Vitamin D deficiency is associated with chronic pain syndromes and higher opioid use among cancer patients, but its association with opioid use among opioid-naïve subjects following a major surgical procedure with acute pain has not been explored.
To determine the association between serum 25-hydroxyvitamin D (25(OH)D) levels, opioid use, and opioid use disorder.
We identified commercially insured subjects aged 18-64 years with available perioperative serum 25-hydroxyvitamin D (25D) levels who underwent one of nine major surgical procedures in 2000-2014. Primary outcomes were dose and duration of opioid use measured using pharmacy claims. Secondary outcome was opioid use disorder captured using diagnosis codes. Multivariable negative binomial models with generalized estimating equations were performed examining the association between 25D levels and postoperative opioid use measures, adjusting for age, sex, race/ethnicity, Charlson score, education, income, latitude, and season of blood draw. Adjusted Cox regression was used to examine the association with opioid use disorder.

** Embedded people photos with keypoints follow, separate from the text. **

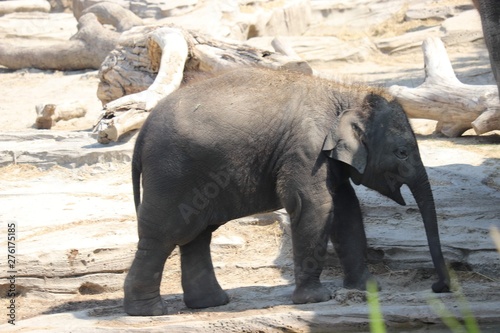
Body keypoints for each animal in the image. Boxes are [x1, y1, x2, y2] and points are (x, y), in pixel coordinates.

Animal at [124, 67, 450, 314]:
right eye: (402, 153)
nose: (438, 287)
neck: (345, 94)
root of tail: (142, 133)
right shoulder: (307, 150)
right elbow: (316, 206)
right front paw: (316, 300)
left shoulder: (326, 158)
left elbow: (346, 210)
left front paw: (368, 288)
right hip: (171, 174)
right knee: (164, 235)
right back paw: (148, 312)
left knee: (197, 235)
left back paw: (210, 304)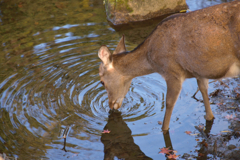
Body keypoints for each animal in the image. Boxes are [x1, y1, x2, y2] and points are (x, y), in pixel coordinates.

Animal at [97, 0, 240, 132]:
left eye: (102, 82)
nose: (111, 105)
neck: (152, 59)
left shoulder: (173, 72)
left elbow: (169, 104)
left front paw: (164, 129)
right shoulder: (199, 71)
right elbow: (204, 94)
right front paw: (209, 116)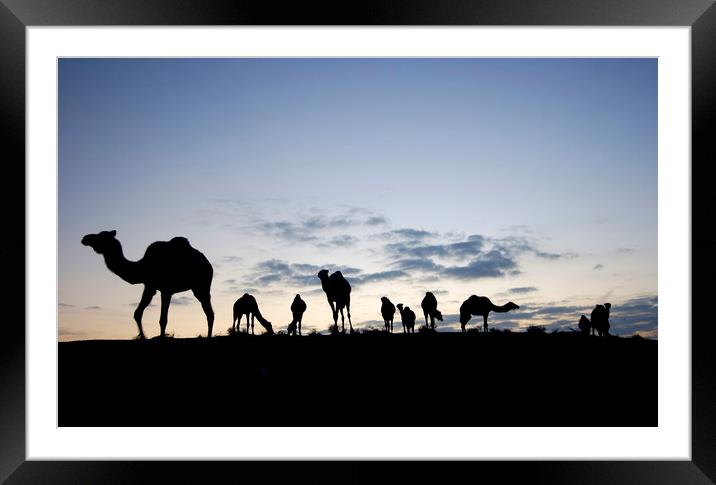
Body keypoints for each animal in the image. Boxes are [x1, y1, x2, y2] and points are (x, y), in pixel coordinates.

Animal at [82, 230, 215, 336]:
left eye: (101, 236)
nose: (85, 238)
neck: (143, 267)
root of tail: (208, 264)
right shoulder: (150, 286)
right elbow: (137, 313)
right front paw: (142, 336)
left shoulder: (166, 289)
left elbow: (163, 319)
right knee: (209, 313)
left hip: (202, 285)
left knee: (209, 313)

Among 5446 subjects, serum 25(OH)D was sufficient (≥ 20 ng/mL) among 4349 (79.9%) subjects, whereas 837 (15.4%) had insufficient (12 to < 20 ng/mL) and 260 (4.8%) had deficient (< 12 ng/mL) levels. On multivariable analysis, as compared with subjects with sufficient 25(OH)D levels, subjects with deficient 25(OH)D levels had 1.7 more days (95% CI 0.76, 2.58) of opioid use per year and had 98.7 higher morphine milligram equivalent dose (95% CI 55.7, 141.8) per year. Among 11,713 study cohort, subjects with deficient 25(OH)D levels were more likely to be diagnosed with opioid use disorders (HR 2.41; 95% CI 1.05, 5.52).
Patients undergoing common surgical procedures with deficient 25D levels are more likely to have higher opioid use and an increased risk of opioid use disorder compared to those with sufficient levels. Serum 25D levels may serve as a biomarker to identify subjects at increased risk of opioid misuse.